Eutorna intonsa

Scientific classification
- Kingdom: Animalia
- Phylum: Arthropoda
- Class: Insecta
- Order: Lepidoptera
- Family: Depressariidae
- Genus: Eutorna
- Species: E. intonsa
- Binomial name: Eutorna intonsa Meyrick, 1906

= Eutorna intonsa =

- Authority: Meyrick, 1906

Species of moth

Eutorna intonsa is a moth in the family Depressariidae. It was described by Edward Meyrick in 1906. It is found in Australia, where it has been recorded from Victoria, New South Wales and Tasmania.

== Description ==
The wingspan is 11–14 mm. The forewings are ferruginous-ochreous, more or less suffusedly mixed with fuscous and whitish, leaving an undefined median longitudinal streak of clear ground colour. There is a slender median white streak from the base to two-fifths, edged beneath except at the base by a blackish streak, and sometimes extended but without black edging to the discal dot.
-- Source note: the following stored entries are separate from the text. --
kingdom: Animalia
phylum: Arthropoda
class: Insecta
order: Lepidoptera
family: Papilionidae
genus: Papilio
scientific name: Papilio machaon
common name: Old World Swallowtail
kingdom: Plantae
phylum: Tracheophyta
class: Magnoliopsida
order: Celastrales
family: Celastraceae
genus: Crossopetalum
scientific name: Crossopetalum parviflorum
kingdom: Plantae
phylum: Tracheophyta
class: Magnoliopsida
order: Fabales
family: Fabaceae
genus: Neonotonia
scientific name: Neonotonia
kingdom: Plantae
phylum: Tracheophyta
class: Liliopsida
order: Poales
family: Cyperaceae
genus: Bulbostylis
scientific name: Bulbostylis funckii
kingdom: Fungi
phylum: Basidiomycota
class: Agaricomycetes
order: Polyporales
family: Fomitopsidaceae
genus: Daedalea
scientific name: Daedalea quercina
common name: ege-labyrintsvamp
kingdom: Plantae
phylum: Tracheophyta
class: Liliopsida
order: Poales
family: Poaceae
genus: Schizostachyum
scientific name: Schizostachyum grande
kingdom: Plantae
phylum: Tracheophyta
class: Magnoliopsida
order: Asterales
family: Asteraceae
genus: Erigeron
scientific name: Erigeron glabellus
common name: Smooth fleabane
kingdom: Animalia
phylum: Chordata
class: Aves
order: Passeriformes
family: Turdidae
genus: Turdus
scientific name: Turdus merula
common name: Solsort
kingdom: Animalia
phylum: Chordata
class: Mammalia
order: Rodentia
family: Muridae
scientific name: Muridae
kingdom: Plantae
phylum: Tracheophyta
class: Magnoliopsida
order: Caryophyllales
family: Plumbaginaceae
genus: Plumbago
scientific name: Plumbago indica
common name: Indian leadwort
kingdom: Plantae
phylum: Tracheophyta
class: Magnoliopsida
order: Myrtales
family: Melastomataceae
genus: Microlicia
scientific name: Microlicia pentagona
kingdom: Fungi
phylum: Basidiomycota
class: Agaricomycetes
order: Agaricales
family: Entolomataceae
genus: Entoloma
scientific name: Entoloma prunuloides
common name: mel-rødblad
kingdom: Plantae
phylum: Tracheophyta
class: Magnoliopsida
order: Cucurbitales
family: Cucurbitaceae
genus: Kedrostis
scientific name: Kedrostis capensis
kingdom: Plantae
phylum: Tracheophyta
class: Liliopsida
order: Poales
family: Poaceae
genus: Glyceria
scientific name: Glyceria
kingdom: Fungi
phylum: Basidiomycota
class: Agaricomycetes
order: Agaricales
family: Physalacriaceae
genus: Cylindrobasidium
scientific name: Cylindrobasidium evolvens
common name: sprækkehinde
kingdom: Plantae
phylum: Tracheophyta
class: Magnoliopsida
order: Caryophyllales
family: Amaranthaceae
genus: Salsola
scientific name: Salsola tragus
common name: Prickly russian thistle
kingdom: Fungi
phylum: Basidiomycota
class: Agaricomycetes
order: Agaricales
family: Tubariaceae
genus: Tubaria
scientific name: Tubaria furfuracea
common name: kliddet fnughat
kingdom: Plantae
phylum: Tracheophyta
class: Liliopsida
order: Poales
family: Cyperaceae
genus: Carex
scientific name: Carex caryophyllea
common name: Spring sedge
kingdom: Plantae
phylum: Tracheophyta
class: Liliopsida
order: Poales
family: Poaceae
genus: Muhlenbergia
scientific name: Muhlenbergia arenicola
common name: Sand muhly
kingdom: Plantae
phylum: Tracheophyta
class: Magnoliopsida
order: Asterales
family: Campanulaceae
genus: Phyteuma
A slender white oblique streak, edged above with dark fuscous, is found from one-third of the costa to the upper extremity of a transverse white mark in the disc at two-thirds, terminated beneath by an irregular black dot. There is also an oblique white streak, edged anteriorly with dark fuscous, from before three-fourths of the costa, not reaching half across the wing. There is also some whitish suffusion towards the apex and there are several irregular blackish marks on the apical portion of the costa and termen. The hindwings are grey, paler towards the base.